Пройдя еще верст десять по камышам, мы наконец начали выходить на открытая поляны, кое-где поросшие высокими кустами гребенщика и колючки. Показались группы неприятельских всадников. Появляясь со всех сторон, выростая точно из земли, толпы их сгущались все более и более и вскоре окружили нас со всех сторон почти непрерывными массами… Аламаны хана гарцовали вокруг нас, угрожая издали обнаженными саблями и неимоверно длинными фитильными ружьями; неистовые крики наполняли воздух. Некоторое время отряды спокойно продолжали движение, не обращая внимания на неприятеля. Но вот дерзость его уже перешла меру: подскакивая все ближе и ближе с левой стороны, [207] довольно значительная толпа всадников вдруг рванулась вперед и с оглушительными криками врубилась в средину нашего обоза… Настала минута умерить этот пыл.
Оренбургские сотни, шедшие в голове колонны, выстроили фронт, заехав повзводно налево и спешились, к ним примкнули слева Апшеронские роты с двумя орудиями 21-й бригады. Правее казаков, стал дивизион конной батареи и развернулись: рота Самурцев, две роты Ширванцев, 2-й Оренбургский баталион и Кавказские сотни; остальные войска прикрывали обоз.

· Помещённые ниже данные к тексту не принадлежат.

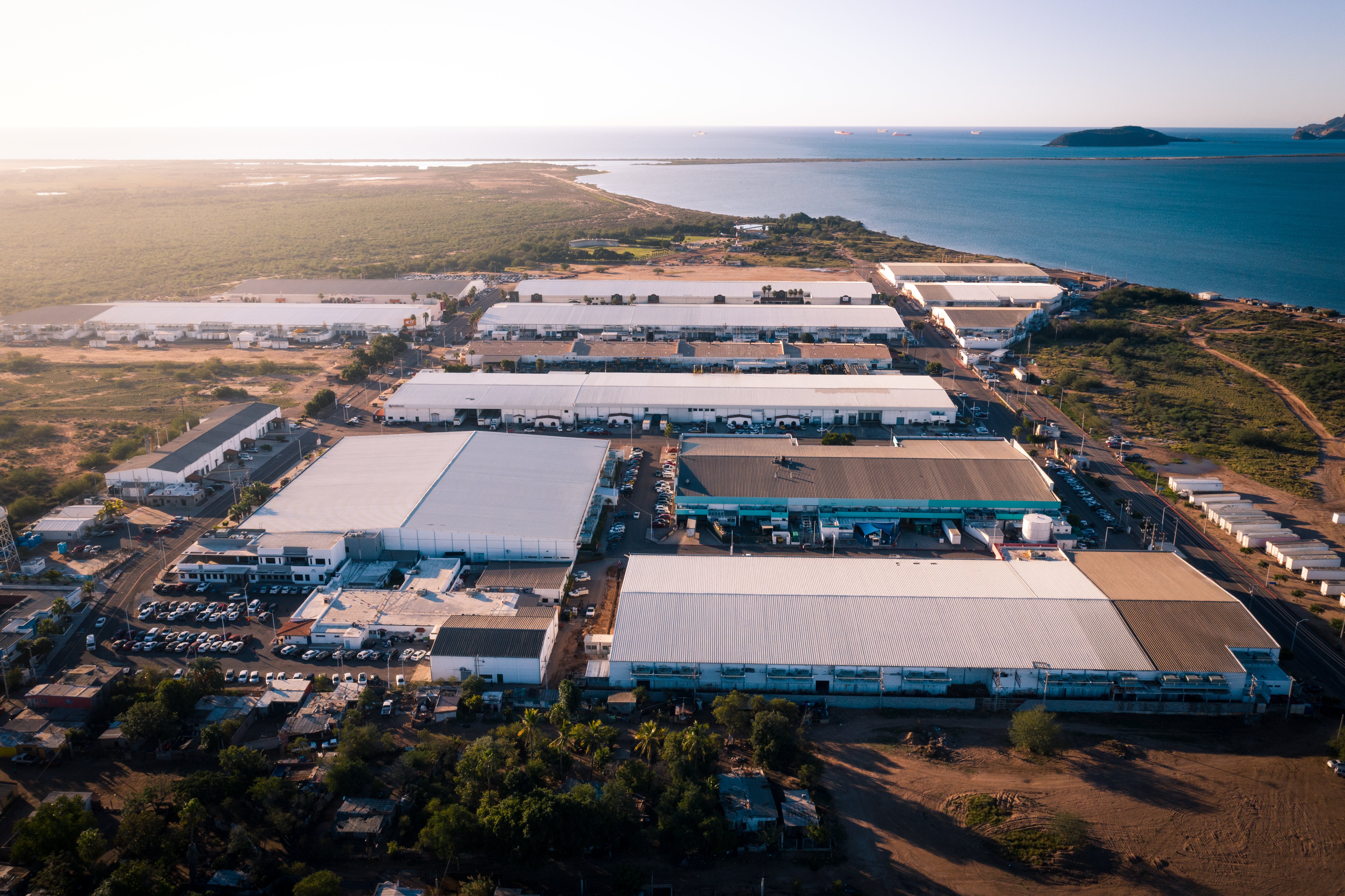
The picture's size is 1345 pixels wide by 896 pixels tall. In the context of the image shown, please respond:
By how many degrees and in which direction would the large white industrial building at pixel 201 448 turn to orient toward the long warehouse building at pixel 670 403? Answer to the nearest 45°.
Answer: approximately 45° to its left

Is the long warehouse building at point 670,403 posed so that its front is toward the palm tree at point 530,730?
yes

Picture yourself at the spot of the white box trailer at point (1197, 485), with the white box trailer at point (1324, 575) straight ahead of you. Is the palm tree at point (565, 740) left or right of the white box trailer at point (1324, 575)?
right

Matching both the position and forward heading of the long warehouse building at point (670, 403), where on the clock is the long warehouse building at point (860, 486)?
the long warehouse building at point (860, 486) is roughly at 11 o'clock from the long warehouse building at point (670, 403).

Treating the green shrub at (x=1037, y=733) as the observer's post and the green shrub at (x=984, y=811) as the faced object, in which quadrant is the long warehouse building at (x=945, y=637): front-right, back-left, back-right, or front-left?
back-right

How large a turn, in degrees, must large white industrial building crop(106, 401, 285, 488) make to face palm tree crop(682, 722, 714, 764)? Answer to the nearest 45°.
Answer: approximately 45° to its right

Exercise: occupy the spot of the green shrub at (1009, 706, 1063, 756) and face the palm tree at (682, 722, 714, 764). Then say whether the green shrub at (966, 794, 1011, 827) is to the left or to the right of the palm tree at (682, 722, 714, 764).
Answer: left

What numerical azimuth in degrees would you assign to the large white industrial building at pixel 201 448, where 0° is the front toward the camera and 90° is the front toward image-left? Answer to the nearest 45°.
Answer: approximately 315°

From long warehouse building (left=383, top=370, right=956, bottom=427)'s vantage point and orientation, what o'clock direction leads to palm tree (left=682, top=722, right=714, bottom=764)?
The palm tree is roughly at 12 o'clock from the long warehouse building.

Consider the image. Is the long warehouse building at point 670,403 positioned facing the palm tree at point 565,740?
yes

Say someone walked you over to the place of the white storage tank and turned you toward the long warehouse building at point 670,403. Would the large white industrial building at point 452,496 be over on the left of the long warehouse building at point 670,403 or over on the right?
left
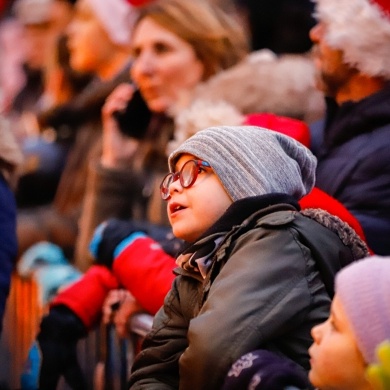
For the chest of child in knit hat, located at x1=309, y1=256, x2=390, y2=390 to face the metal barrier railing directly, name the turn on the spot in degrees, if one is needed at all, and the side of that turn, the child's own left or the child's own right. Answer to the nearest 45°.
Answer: approximately 45° to the child's own right

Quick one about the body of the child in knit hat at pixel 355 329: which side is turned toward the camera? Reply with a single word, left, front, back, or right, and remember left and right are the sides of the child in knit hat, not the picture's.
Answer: left

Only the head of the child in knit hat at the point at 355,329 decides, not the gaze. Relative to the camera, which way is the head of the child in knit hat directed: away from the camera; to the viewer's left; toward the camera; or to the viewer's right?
to the viewer's left

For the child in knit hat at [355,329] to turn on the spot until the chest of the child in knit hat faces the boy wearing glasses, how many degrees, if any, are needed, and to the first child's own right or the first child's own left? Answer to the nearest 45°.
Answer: approximately 45° to the first child's own right
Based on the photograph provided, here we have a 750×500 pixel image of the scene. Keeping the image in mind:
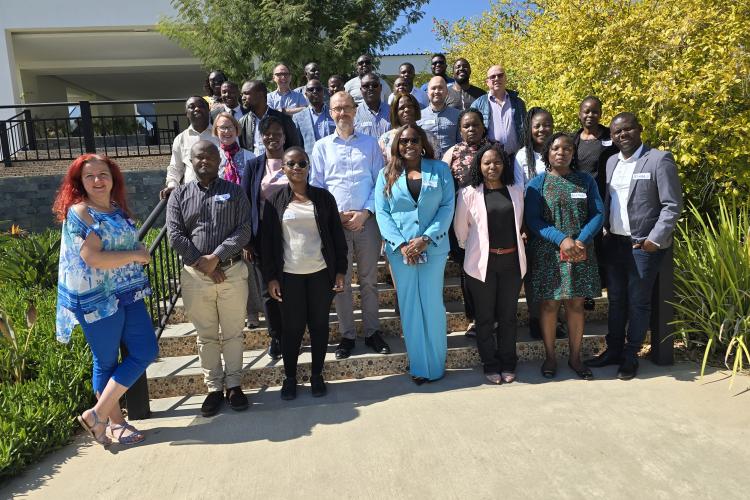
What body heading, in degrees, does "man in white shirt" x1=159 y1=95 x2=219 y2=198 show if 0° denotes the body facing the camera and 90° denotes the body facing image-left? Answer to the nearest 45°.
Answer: approximately 0°

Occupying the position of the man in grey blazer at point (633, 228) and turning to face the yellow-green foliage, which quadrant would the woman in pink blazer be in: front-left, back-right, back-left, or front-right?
back-left

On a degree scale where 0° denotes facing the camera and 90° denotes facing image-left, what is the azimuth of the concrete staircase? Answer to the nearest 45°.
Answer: approximately 0°

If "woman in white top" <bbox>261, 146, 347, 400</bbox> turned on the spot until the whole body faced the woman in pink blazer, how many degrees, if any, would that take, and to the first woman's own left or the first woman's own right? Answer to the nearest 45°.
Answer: approximately 90° to the first woman's own left

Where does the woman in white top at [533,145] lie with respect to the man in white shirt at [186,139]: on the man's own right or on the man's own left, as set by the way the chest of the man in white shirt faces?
on the man's own left

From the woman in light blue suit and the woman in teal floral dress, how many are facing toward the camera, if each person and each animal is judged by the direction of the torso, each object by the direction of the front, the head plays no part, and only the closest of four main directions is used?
2

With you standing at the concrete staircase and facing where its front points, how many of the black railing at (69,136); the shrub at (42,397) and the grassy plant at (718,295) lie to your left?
1

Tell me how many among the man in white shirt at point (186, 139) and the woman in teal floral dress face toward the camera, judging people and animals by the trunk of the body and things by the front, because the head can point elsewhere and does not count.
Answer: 2

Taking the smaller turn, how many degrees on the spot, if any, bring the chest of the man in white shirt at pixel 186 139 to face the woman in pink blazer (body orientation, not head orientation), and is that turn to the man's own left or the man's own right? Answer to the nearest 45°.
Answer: approximately 45° to the man's own left
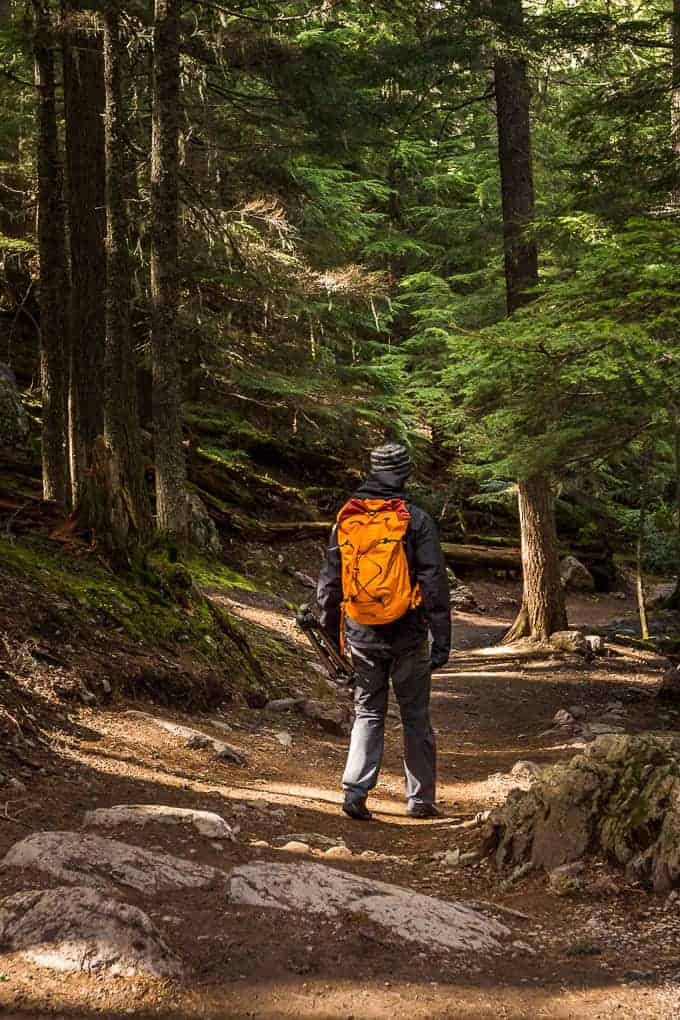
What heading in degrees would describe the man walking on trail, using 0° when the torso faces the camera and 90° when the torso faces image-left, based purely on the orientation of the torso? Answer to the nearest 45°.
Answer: approximately 180°

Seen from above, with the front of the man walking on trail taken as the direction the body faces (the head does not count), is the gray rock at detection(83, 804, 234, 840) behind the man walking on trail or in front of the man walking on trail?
behind

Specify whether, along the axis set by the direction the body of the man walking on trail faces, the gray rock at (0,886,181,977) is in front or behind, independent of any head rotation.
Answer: behind

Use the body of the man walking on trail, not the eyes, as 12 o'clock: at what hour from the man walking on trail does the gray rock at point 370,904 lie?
The gray rock is roughly at 6 o'clock from the man walking on trail.

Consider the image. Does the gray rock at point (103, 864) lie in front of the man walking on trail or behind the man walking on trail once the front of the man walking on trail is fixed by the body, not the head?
behind

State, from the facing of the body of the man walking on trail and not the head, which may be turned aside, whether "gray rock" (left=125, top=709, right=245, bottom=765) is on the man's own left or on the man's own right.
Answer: on the man's own left

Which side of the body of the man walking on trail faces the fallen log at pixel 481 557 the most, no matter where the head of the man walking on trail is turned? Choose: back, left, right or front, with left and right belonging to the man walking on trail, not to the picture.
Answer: front

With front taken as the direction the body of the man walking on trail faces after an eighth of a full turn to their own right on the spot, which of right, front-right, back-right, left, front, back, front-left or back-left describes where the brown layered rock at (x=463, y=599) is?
front-left

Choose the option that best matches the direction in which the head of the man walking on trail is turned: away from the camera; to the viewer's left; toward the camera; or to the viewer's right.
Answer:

Хивинцы точно не хотели видеть этих приготовлений: они только воодушевились еще более вследствие нашей остановки… Но вот по знаку генерала, гранаты, пули и ракеты посыпались дождем на неприятеля и ошеломили его в одно мнговение: крики смолкли, толпы разорвались и понеслись назад с неудержимою силой…
После этого урока отряды продолжали движение. Но немного погодя неприятель снова сосредоточился и охватил наши фланги, причем отдельные всадники подскакивали даже к самому фронту пехоты, но пули и гранаты опрокинули его снова… Нападение на обоз также было отбито. Но в то время когда неприятель кинулся назад и на него было обращено все внимание прикрытия, с противоположной стороны вдруг выскочил из кустов один туркменский всадник и налетев на бывшего при обозе старика-капитана [208] оренбургской пехоты, положил его на месте выстрелом в упор из пистолета (2-го Оренб. линейн. баталиона капитан Кологривов.). Проскакав затем между нашими арбами и верблюдами и пред фронтом целого взвода пехоты, Туркмен вышел на другую сторону обоза и помчался вдогонку за своими, потряхивая в воздухе обнаженною саблей. Десятки наших пуль полетели за этим смельчаком, но он ускакал цел и невредим.
Приливы и отливы хивинских аламанов повторились еще несколько раз прежде чем мы подошли к садам маленького городка Кипчак, расположененого на самом берегу Аму-Дарьи. Здесь мы остановились для привала.